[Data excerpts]
..............................
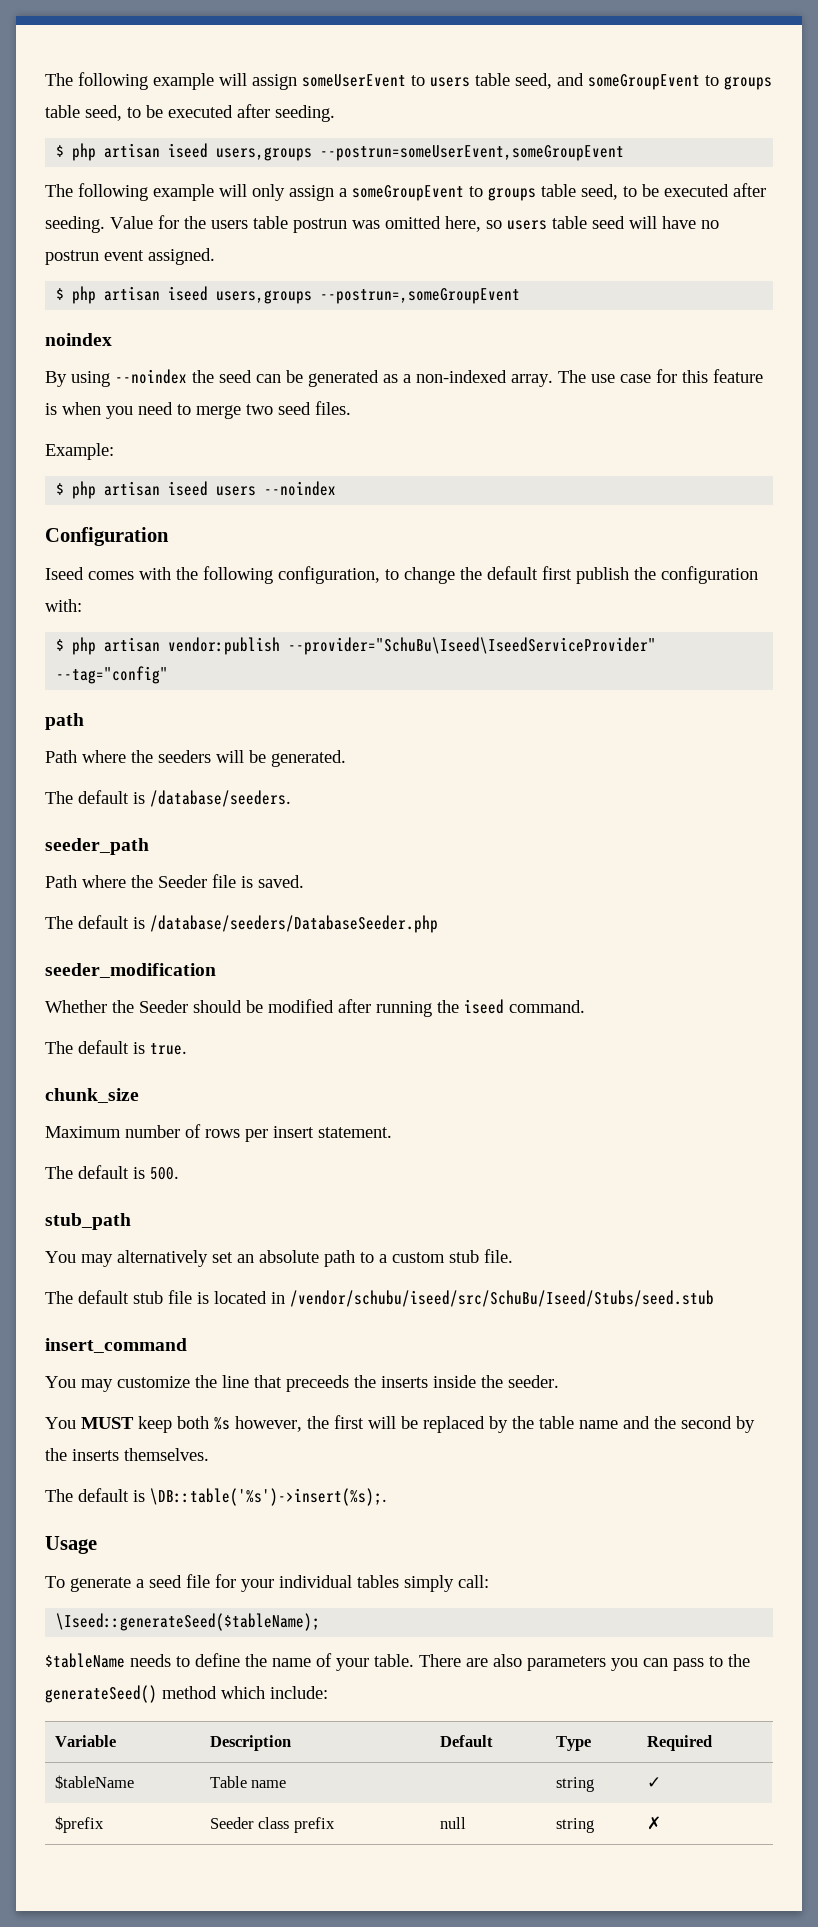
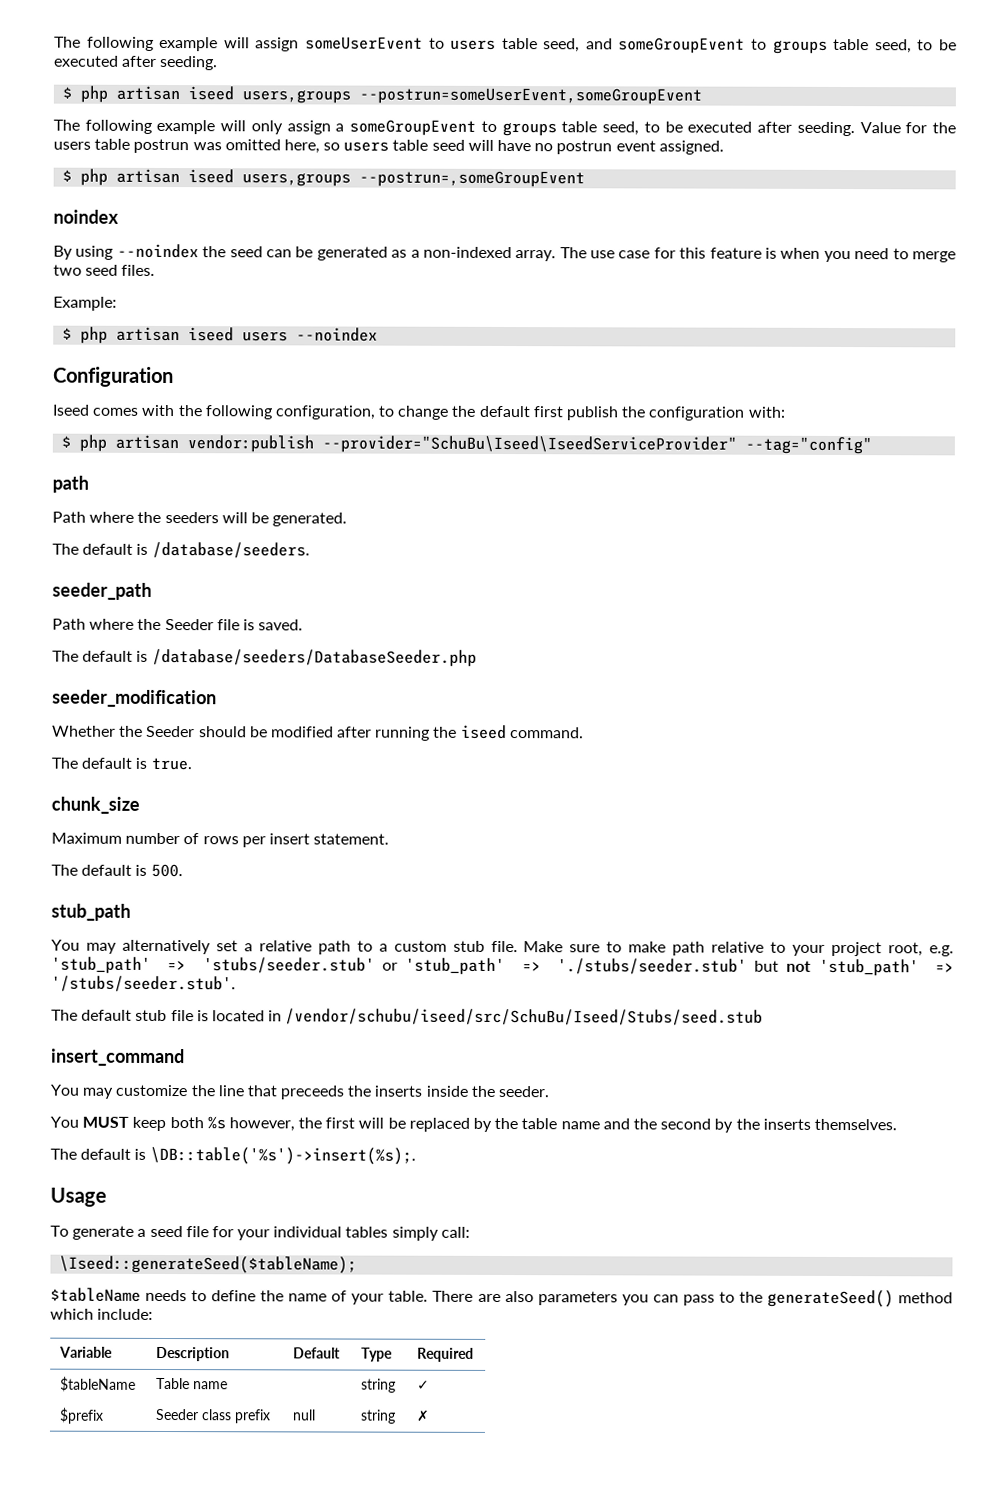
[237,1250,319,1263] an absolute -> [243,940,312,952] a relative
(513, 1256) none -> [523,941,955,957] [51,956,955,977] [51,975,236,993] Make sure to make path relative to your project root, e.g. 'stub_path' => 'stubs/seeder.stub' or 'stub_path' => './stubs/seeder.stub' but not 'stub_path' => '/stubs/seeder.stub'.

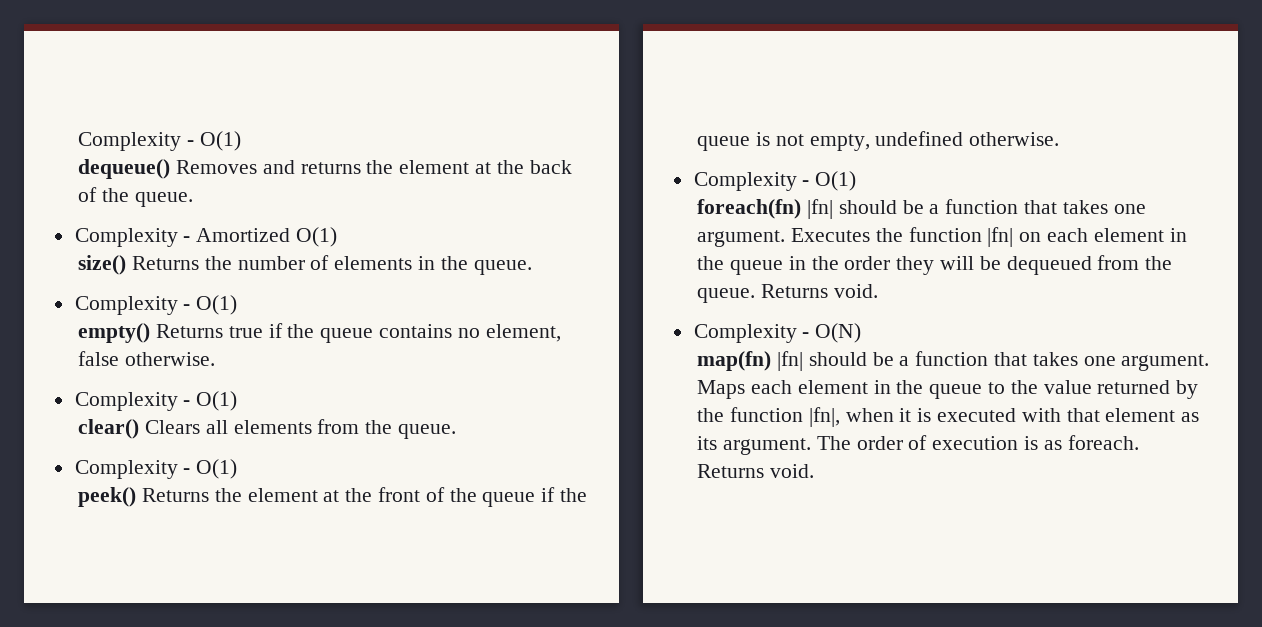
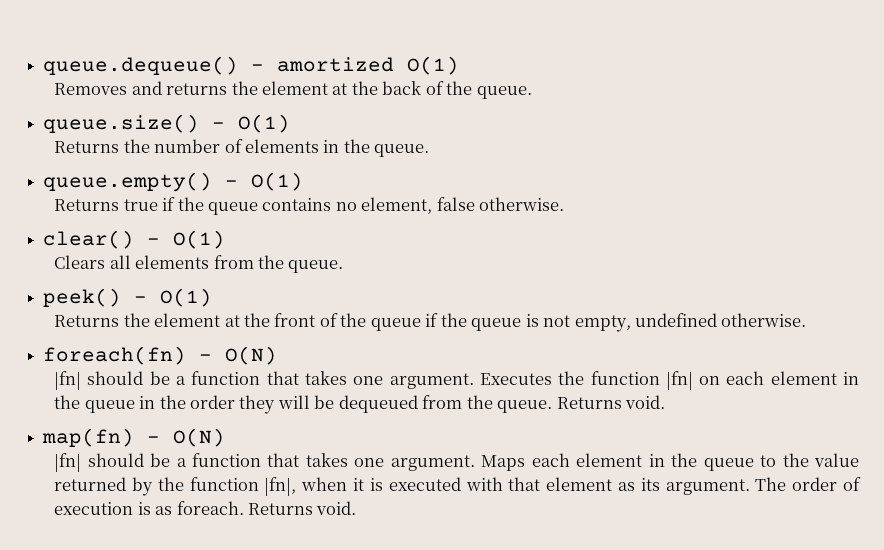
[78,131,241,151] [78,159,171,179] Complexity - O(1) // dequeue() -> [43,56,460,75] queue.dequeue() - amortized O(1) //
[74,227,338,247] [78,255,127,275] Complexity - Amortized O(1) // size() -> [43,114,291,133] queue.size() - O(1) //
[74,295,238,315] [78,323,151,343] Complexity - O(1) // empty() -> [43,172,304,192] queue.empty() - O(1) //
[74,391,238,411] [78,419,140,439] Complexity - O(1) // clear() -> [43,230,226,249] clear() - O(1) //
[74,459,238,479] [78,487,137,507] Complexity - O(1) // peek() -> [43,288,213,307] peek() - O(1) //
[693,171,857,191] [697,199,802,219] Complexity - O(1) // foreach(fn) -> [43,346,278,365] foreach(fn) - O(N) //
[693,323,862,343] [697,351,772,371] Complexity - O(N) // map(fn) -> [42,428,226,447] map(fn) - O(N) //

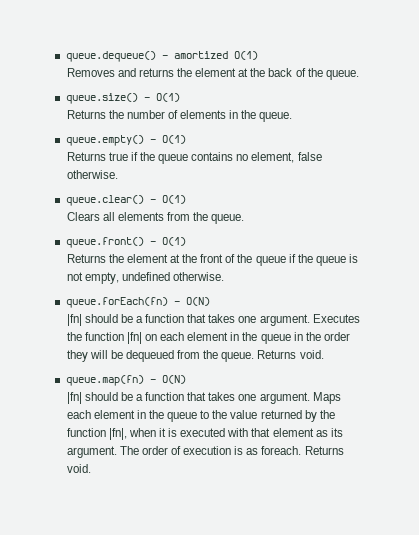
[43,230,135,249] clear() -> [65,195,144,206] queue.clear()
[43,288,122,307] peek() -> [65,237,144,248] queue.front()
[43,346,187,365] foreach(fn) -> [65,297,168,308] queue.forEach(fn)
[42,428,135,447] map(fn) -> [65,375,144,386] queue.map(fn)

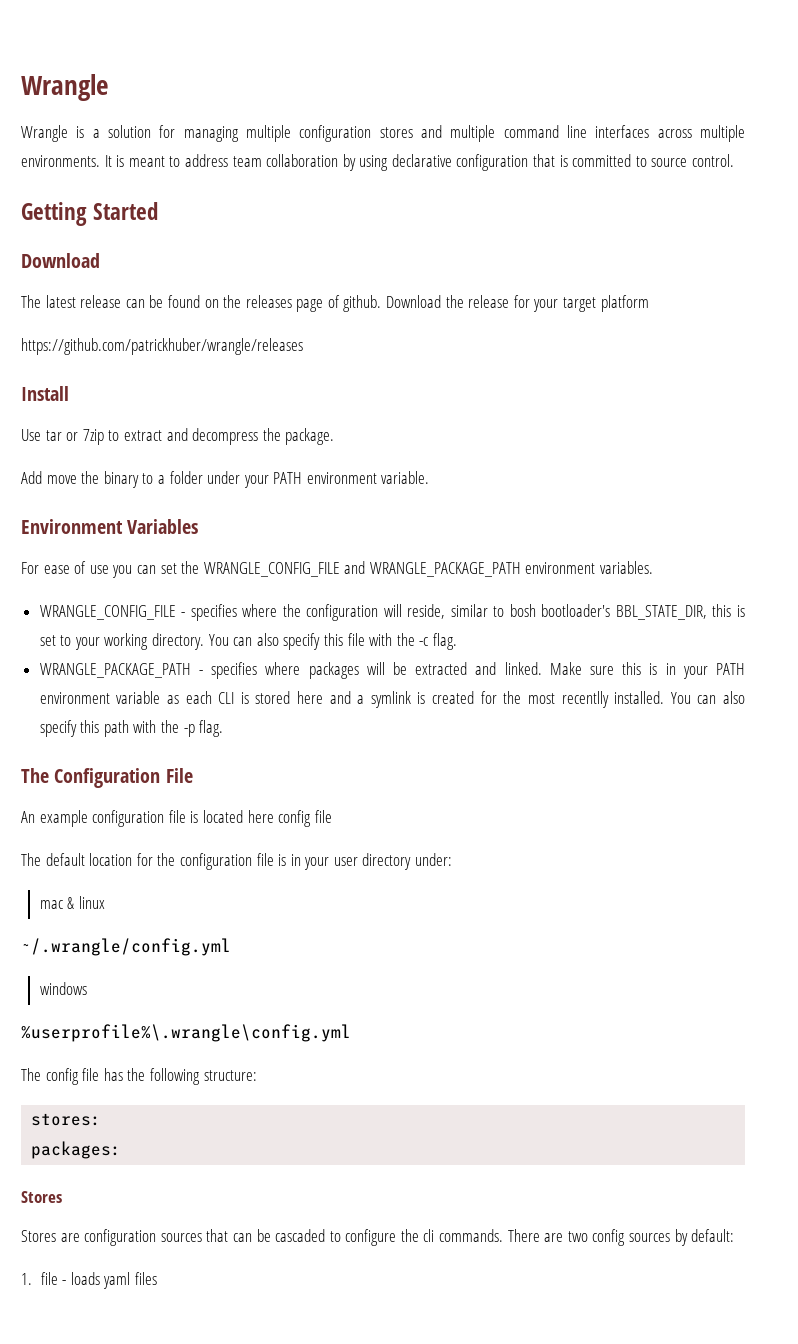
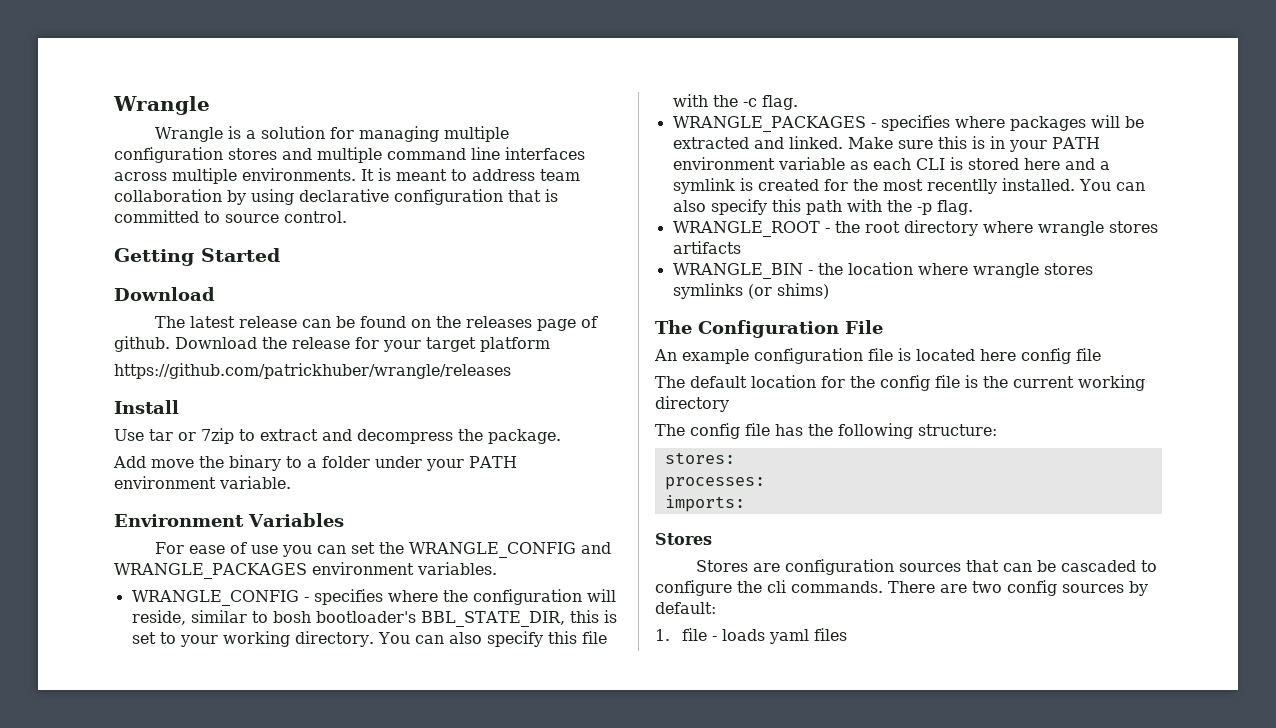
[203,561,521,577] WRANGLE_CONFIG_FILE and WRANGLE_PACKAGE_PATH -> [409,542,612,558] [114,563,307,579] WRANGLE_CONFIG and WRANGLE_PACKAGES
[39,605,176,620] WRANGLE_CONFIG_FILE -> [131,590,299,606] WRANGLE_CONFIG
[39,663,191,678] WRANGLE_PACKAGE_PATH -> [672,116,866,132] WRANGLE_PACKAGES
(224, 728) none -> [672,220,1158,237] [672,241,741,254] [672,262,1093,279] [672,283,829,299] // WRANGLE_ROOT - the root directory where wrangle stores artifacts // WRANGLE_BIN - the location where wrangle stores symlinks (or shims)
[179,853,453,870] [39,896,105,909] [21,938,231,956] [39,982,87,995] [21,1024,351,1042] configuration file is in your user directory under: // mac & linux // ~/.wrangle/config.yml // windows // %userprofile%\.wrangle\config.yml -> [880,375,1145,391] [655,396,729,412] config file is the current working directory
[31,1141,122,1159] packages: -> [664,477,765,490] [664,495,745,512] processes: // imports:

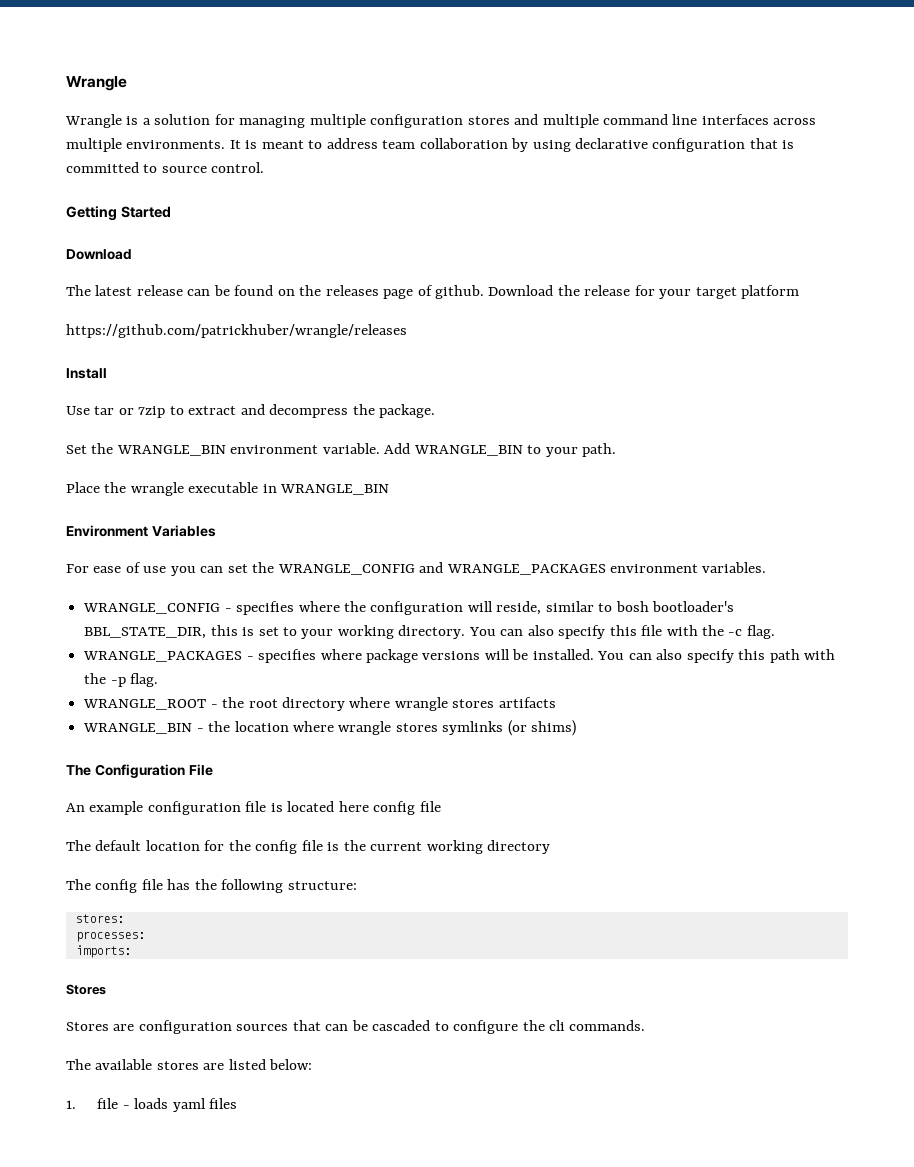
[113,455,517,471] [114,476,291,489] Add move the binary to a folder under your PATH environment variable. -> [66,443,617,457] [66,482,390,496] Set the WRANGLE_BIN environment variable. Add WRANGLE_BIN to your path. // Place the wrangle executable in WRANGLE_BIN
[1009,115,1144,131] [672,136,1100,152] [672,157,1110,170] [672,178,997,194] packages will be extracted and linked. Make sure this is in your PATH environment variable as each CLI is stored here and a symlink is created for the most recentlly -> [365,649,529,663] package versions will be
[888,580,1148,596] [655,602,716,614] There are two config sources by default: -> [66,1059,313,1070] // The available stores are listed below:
..............................
Instructions to follow: Starting at the first line of the records above, set down each line exactly through the one that holds "[74,227,338,247] [78,255,127,275] Complexity". Omit pictures.

Written reply:
[237,1250,319,1263] an absolute -> [243,940,312,952] a relative
(513, 1256) none -> [523,941,955,957] [51,956,955,977] [51,975,236,993] Make sure to make path relative to your project root, e.g. 'stub_path' => 'stubs/seeder.stub' or 'stub_path' => './stubs/seeder.stub' but not 'stub_path' => '/stubs/seeder.stub'.

[78,131,241,151] [78,159,171,179] Complexity - O(1) // dequeue() -> [43,56,460,75] queue.dequeue() - amortized O(1) //
[74,227,338,247] [78,255,127,275] Complexity - Amortized O(1) // size() -> [43,114,291,133] queue.size() - O(1) //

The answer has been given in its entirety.